Mitochondrial Physiology Network 10.9: 78 (2005) - download pdf

Hepatitis C virus core protein binds to mitochondria and induces Ca²⁺ uptake, ROS production, complex I inhibition, and permeability transition.

Steven A Weinman, M Korenaga, T Wang, Y Li

Dept. Internal Medicine, and Neuroscience and Cell Biology, University of Texas Medical Branch, Galveston, Texas, USA. - sweinman@utmb.edu

    Hepatitis C virus replicates in hepatocytes and produces a chronic liver disease associated with oxidative stress and excess apoptosis of hepatocytes. The HCV core protein is present in endoplasmic reticulum and our lab has previously demonstrated that it also localizes to mitochondria, increases mitochondrial ROS production, and sensitizes cells to oxidant-induced apoptosis.[1,2]. The aim of this study was to examine the mechanisms by which HCV core protein affects mitochondrial function. Liver mitochondria were isolated from control and HCV transgenic (TG) mice expressing the viral proteins core, E1, E2 and p7 in the liver. Core protein was concentrated in the mitochondrial fraction and proteinase K digestion studies demonstrated its presence on the mitochondrial outer membrane. Functional abnormalities of mitochondria were also present. There was an oxidation of the mitochondrial glutathione pool that decreased GSH by 40% without changing the total content of GSH+GSSG. Mitochondria derived from transgenic liver had reduced activity of complex I NADH oxidase activity compared to that of normal liver (56.7±1.1 vs. 44.4±3.0 nmol/min mg protein , P<0.01) but normal activity of complex III. Complex I dependent ROS production was also increased. Incubation of control mitochondria in vitro with recombinant core protein also caused an oxidation of the mitochondrial GSH pool and a selective inhibition of complex I. In addition, core protein increased Ca²⁺ uptake into isolated mitochondria, measured by Rhod-2 fluorescence, and sensitized mitochondria to oxidant-induced membrane permeability transition. HCV core protein also sensitized hepatoma cells to oxidant-induced mitochondrial depolarization and cell death and this sensitization could be reversed by either antioxidants (N-acetylcysteine) or intracellular Ca²⁺ chelation (BAPTA-AM). In conclusion, these studies demonstrate that HCV core protein is a mitochondrially active protein that increases mitochondrial ROS production and sensitizes cells to oxidant-induced cell death. The results support a model in which core protein localizes to the mitochondrial outer membrane where it increases Ca²⁺ uptake. Increased mitochondrial Ca²⁺ results in an increase in ROS production, oxidation of the intramitochondrial glutathione pool, and inhibition of complex I by transgluathionylation. The resulting mitochondrial effects may contribute to liver injury and oxidative stress seen in chronic hepatitis C.

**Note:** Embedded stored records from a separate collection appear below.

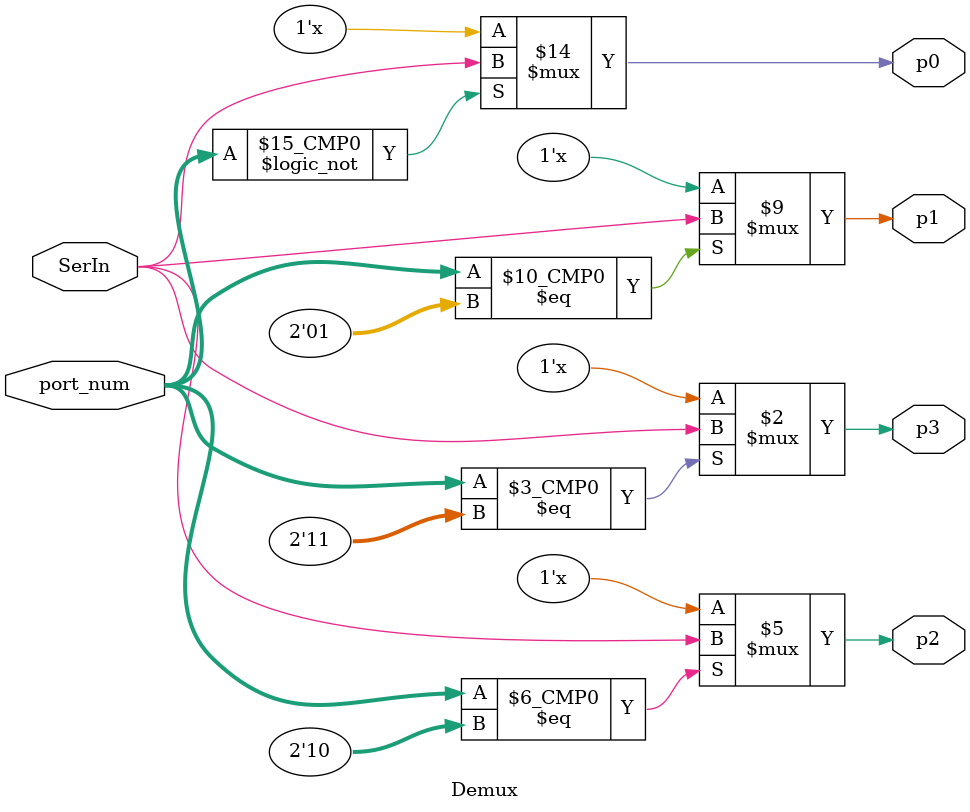
<source format=v>
`timescale 1ns/1ns

module Demux (
	input  SerIn,     
	input [1:0] port_num,     
	output reg p0,
	output reg p1,
	output reg p2,
	output reg p3 
);

	always @(SerIn or port_num) begin
		case (port_num)
			2'b00 : p0 <= SerIn;
			2'b01 : p1 <= SerIn;
			2'b10 : p2 <= SerIn;
			2'b11 : p3 <= SerIn;
		endcase
	end

endmodule

</source>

     Supported by grant AA12863 from the National Institutes of Health.

1.  Okuda M, Li K, Beard MR et al. (2002) Mitochondrial injury, oxidative stress and antioxidant gene expression are induced by hepatitis C virus core protein. Gastroenterology 122: 366-375.

2.  Otani K, Korenaga M, Beard MR, Li K, Qian T, Showalter LA, Singh AK, Wang T, Weinman SA (2005) Hepatitis C virus core protein, cytochrome P450 2E1, and alcohol produce combined mitochondrial injury and cytotoxicity in hepatoma cells. Gastroenterology 128: 96-107.